▸ The input

--------------------------------------------------

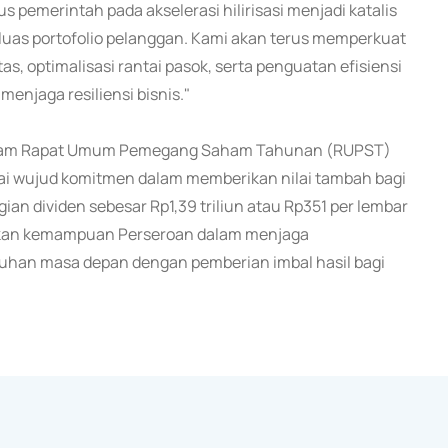
s pemerintah pada akselerasi hilirisasi menjadi katalis
luas portofolio pelanggan. Kami akan terus memperkuat
s, optimalisasi rantai pasok, serta penguatan efisiensi
enjaga resiliensi bisnis."
 dalam Rapat Umum Pemegang Saham Tahunan (RUPST)
gai wujud komitmen dalam memberikan nilai tambah bagi
 dividen sebesar Rp1,39 triliun atau Rp351 per lembar
nkan kemampuan Perseroan dalam menjaga
uhan masa depan dengan pemberian imbal hasil bagi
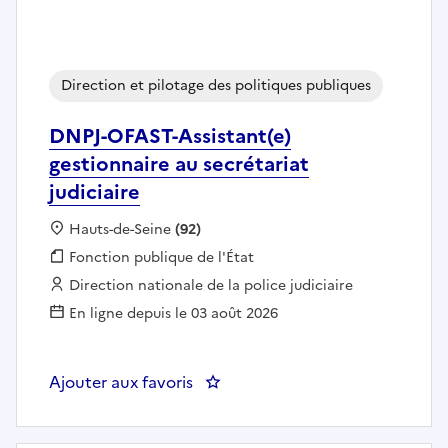
Direction et pilotage des politiques publiques
DNPJ-OFAST-Assistant(e)
gestionnaire au secrétariat
judiciaire
Localisation :
Hauts-de-Seine
(92)
Fonction publique :
Fonction publique de l'État
Employeur :
Direction nationale de la police judiciaire
En ligne depuis le 03 août 2026
Ajouter aux favoris
: DNPJ-OFAST-Assistant(e) gestion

--------------------------------------------------

Please print the data above once more, exactly and without images.

s pemerintah pada akselerasi hilirisasi menjadi katalis
luas portofolio pelanggan. Kami akan terus memperkuat
s, optimalisasi rantai pasok, serta penguatan efisiensi
enjaga resiliensi bisnis."
 dalam Rapat Umum Pemegang Saham Tahunan (RUPST)
gai wujud komitmen dalam memberikan nilai tambah bagi
 dividen sebesar Rp1,39 triliun atau Rp351 per lembar
nkan kemampuan Perseroan dalam menjaga
uhan masa depan dengan pemberian imbal hasil bagi
Direction et pilotage des politiques publiques
DNPJ-OFAST-Assistant(e)
gestionnaire au secrétariat
judiciaire
Localisation :
Hauts-de-Seine
(92)
Fonction publique :
Fonction publique de l'État
Employeur :
Direction nationale de la police judiciaire
En ligne depuis le 03 août 2026
Ajouter aux favoris
: DNPJ-OFAST-Assistant(e) gestion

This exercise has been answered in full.